A l'instar des premiers juges, il y a lieu de tenir compte des
condamnations dont P.________ a fait l'objet et attestées par des extraits
de casiers judiciaires (cf. consid. C.1). En outre, au vu de la jurisprudence
exposée ci-dessus, il sied également de prendre en considération les
renseignements figurant dans le rapport de police et qui lui ont au
demeurant été soumis. Il ne s'agit toutefois pas d'antécédents à
proprement parler, mais de faits qui renseignent sur sa personnalité et sa
-
21-
réputation.
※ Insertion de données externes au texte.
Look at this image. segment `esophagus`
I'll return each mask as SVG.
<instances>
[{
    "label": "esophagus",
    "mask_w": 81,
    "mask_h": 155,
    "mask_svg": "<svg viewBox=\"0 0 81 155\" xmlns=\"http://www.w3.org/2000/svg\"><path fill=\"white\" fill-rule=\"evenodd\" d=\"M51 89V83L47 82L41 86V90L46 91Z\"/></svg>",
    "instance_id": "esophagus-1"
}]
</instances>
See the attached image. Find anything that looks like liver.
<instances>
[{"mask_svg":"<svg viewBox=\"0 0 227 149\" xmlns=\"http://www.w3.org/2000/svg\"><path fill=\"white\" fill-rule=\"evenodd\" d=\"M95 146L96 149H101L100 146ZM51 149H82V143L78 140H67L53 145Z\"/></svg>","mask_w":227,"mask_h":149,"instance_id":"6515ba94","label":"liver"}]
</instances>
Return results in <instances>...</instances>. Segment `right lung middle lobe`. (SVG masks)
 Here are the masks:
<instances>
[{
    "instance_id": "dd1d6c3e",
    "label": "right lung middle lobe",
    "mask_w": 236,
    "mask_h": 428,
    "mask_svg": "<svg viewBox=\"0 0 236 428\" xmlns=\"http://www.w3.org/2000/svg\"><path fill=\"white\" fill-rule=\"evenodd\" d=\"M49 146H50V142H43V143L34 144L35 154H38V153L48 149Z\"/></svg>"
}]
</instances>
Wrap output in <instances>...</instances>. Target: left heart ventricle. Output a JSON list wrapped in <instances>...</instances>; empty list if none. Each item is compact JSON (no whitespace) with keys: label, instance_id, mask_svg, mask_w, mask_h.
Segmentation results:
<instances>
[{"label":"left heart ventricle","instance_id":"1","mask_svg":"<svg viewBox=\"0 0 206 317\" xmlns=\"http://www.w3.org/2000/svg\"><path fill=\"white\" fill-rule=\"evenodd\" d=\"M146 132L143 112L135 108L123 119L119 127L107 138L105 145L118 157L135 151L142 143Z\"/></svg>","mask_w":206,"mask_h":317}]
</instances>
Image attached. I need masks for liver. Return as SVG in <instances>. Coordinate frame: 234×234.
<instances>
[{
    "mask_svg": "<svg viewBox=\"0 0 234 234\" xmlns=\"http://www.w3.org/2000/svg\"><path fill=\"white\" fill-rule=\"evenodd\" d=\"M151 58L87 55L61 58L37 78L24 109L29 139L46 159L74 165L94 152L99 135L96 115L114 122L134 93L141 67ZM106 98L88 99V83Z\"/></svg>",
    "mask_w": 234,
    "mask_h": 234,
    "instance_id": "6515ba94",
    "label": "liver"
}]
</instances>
A ce propos, l'appelant a lui-même expliqué que "son métier
est de voler dans les poches. Je suis pickpocket. Je ne fais pas les cartes
bancaires" (PV d'aud. 15, R. 19).
3.2L'appelant reproche aux premiers juges d'avoir violé l'art. 47
CP en lui infligeant une peine trop sévère.
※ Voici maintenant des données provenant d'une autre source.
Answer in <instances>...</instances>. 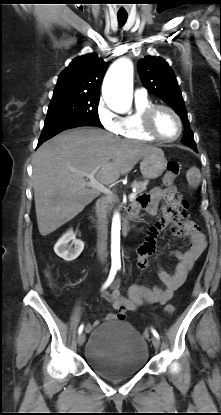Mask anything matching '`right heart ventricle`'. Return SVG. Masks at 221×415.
Returning a JSON list of instances; mask_svg holds the SVG:
<instances>
[{
  "mask_svg": "<svg viewBox=\"0 0 221 415\" xmlns=\"http://www.w3.org/2000/svg\"><path fill=\"white\" fill-rule=\"evenodd\" d=\"M153 103L147 97H135V111L122 117L121 130L119 135L128 139H136L141 141H153V137L149 136L142 126V114L144 110Z\"/></svg>",
  "mask_w": 221,
  "mask_h": 415,
  "instance_id": "1",
  "label": "right heart ventricle"
}]
</instances>
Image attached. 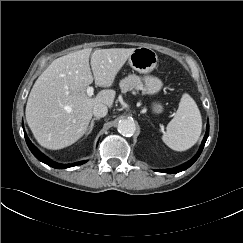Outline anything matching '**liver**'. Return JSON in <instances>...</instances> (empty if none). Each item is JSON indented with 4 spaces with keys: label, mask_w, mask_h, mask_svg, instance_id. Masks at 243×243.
Instances as JSON below:
<instances>
[{
    "label": "liver",
    "mask_w": 243,
    "mask_h": 243,
    "mask_svg": "<svg viewBox=\"0 0 243 243\" xmlns=\"http://www.w3.org/2000/svg\"><path fill=\"white\" fill-rule=\"evenodd\" d=\"M135 48L82 49L55 59L34 83L26 105V121L37 142L52 150L79 140L88 130L97 104L112 107L116 92L100 91L95 97L86 88L112 86L116 75ZM91 54V68L89 58Z\"/></svg>",
    "instance_id": "1"
}]
</instances>
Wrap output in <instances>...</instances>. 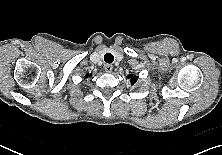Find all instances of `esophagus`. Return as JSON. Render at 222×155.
Wrapping results in <instances>:
<instances>
[{
  "label": "esophagus",
  "instance_id": "1",
  "mask_svg": "<svg viewBox=\"0 0 222 155\" xmlns=\"http://www.w3.org/2000/svg\"><path fill=\"white\" fill-rule=\"evenodd\" d=\"M104 69L107 73H110L113 70V65L112 64H106L104 66Z\"/></svg>",
  "mask_w": 222,
  "mask_h": 155
}]
</instances>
3.2.1Selon l'art. 47 CP, le juge fixe la peine d'après la culpabilité de
l'auteur. Il prend en considération les antécédents et la situation
personnelle de ce dernier ainsi que l'effet de la peine sur son avenir (al. 1).
La culpabilité est déterminée par la gravité de la lésion ou de la mise en
danger du bien juridique concerné, par le caractère répréhensible de
l'acte, par les motivations et les buts de l'auteur et par la mesure dans
laquelle celui-ci aurait pu éviter la mise en danger ou la lésion, compte
tenu de sa situation personnelle et des circonstances extérieures (al. 2).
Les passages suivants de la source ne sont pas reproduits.